Rosen heard one of the guards growl to another, “Don’t speak Farsi here,” warning him that the hostages spoke their language. This seemed to confirm Rosen’s worst suspicions. He was shaking so badly he was having a hard time keeping his arms raised against the wall, and when he stooped to pull his pants back up he couldn’t. He was both terrified and ashamed of his terror, of how he looked to the others. He put his arms back up against the wall and when one slipped down again the guard screamed at him.

Limbert thought it was unlikely they would be shot in the chancery basement. He assumed that if they were going to do it, they would take them out to the countryside somewhere, out of the city. The executions he had seen on TV in Iran had always taken place outdoors. He considered these young Iranians’ flair for the dramatic and decided this simply wasn’t for real. But the fear was there anyway; he couldn’t reason it away.

Kupke prayed. He thought about turning around to fight, not being led like a sheep to the slaughter, but saw the futility of it. He prayed that the bullets would kill him quickly, and that he not be left alive, wounded, and maybe paralyzed. Belk just felt numb, as though he was in shock. He did what he was told. Part of him refused to believe it was true, that they might shoot him, that this was it. Hohman didn’t stand close enough to the wall so one of the gunmen pushed his head hard into it. Belk was surprised that his roommate didn’t raise hell. Once he had seen Hohman take off after five guards, kicking and swinging. If Hohman was afraid, then this was for real.

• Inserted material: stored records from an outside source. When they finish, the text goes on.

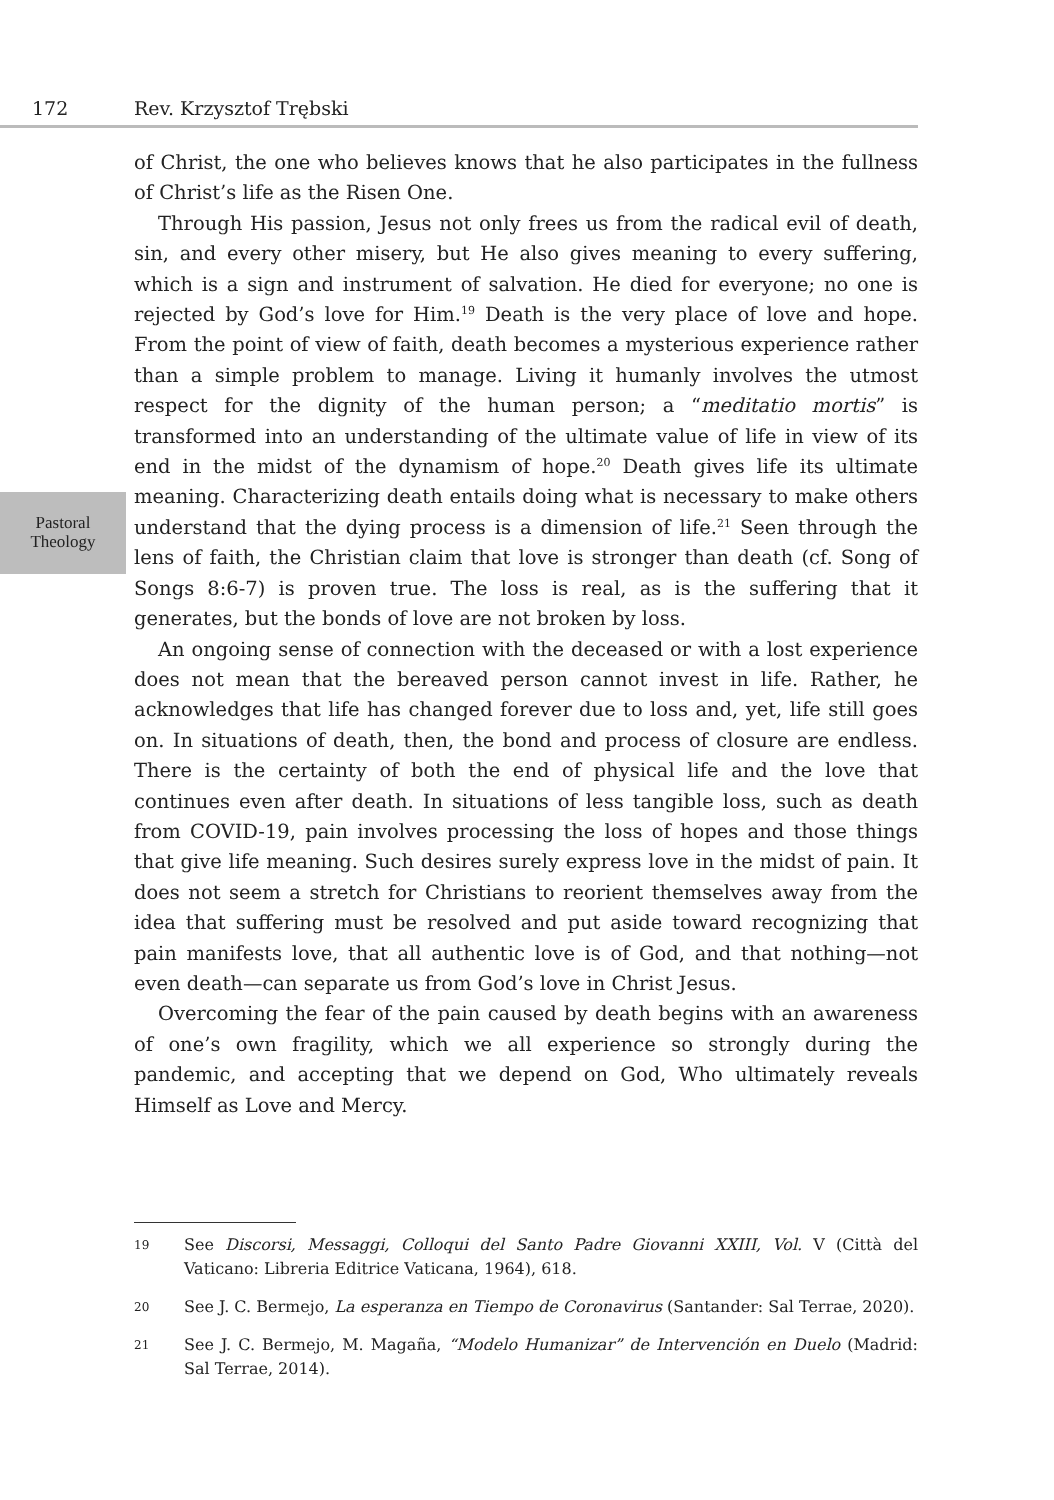172 Rev. Krzysztof Trębski
Pastoral
Theology
of Christ, the one who believes knows that he also participates in the fullness of Christ’s life as the Risen One.
Through His passion, Jesus not only frees us from the radical evil of death, sin, and every other misery, but He also gives meaning to every suffering, which is a sign and instrument of salvation. He died for everyone; no one is rejected by God’s love for Him.<sup>19</sup> Death is the very place of love and hope. From the point of view of faith, death becomes a mysterious experience rather than a simple problem to manage. Living it humanly involves the utmost respect for the dignity of the human person; a “meditatio mortis” is transformed into an understanding of the ultimate value of life in view of its end in the midst of the dynamism of hope.<sup>20</sup> Death gives life its ultimate meaning. Characterizing death entails doing what is necessary to make others understand that the dying process is a dimension of life.<sup>21</sup> Seen through the lens of faith, the Christian claim that love is stronger than death (cf. Song of Songs 8:6-7) is proven true. The loss is real, as is the suffering that it generates, but the bonds of love are not broken by loss.
An ongoing sense of connection with the deceased or with a lost experience does not mean that the bereaved person cannot invest in life. Rather, he acknowledges that life has changed forever due to loss and, yet, life still goes on. In situations of death, then, the bond and process of closure are endless. There is the certainty of both the end of physical life and the love that continues even after death. In situations of less tangible loss, such as death from COVID-19, pain involves processing the loss of hopes and those things that give life meaning. Such desires surely express love in the midst of pain. It does not seem a stretch for Christians to reorient themselves away from the idea that suffering must be resolved and put aside toward recognizing that pain manifests love, that all authentic love is of God, and that nothing—not even death—can separate us from God’s love in Christ Jesus.
Overcoming the fear of the pain caused by death begins with an awareness of one’s own fragility, which we all experience so strongly during the pandemic, and accepting that we depend on God, Who ultimately reveals Himself as Love and Mercy.
19 See Discorsi, Messaggi, Colloqui del Santo Padre Giovanni XXIII, Vol. V (Città del Vaticano: Libreria Editrice Vaticana, 1964), 618.
20 See J. C. Bermejo, La esperanza en Tiempo de Coronavirus (Santander: Sal Terrae, 2020).
21 See J. C. Bermejo, M. Magaña, “Modelo Humanizar” de Intervención en Duelo (Madrid: Sal Terrae, 2014).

In the warehouse basement, German also prayed. He hadn’t been particularly religious since his childhood but it seemed the only thing to do. He prayed for himself and for his wife and family. He imagined what a shock his execution would be to them.

When he and the others were told to face the wall, Navy Commander Sharer refused.

“If you are going to shoot me, you’re not going to shoot me in the back,” he said.

And, amazingly, the would-be executioners obliged him.

To the rest, one of the guards screamed, “Arms against the walls! Spread your legs! Don’t drop your arms! Do not lower them a centimeter or you will die right now!”

Bob Englemann thought, “Negotiations must have broken down.” Apparently they were going to finish this.

Because of his illness, Queen could not keep his left hand up, and one of the guards kept hitting him with his weapon.

“He can’t get his hand up!” Hall protested.

“Shut up! No speak!” one of the gunmen screamed at him.

Scott’s hands were bound so he could not spread his arms as far apart as demanded. A guard pushed his hands higher up the wall and kicked his legs wider apart. He heard the guards behind him clear their weapons for firing.

Hall was more frightened than he had ever been. Jesus, this is it! They’re going to kill us! He asked God to take care of his wife, Cheri. He felt terrible about leaving her and then thought, I hope I get hit in the back of the head and that it will be over quickly. “God, take care of Cheri. God, take care of Cheri,” Hall kept repeating quietly to himself, shaking. His knees were banging together and suddenly they stopped. His whole body stiffened, as if clenching to receive a final blow.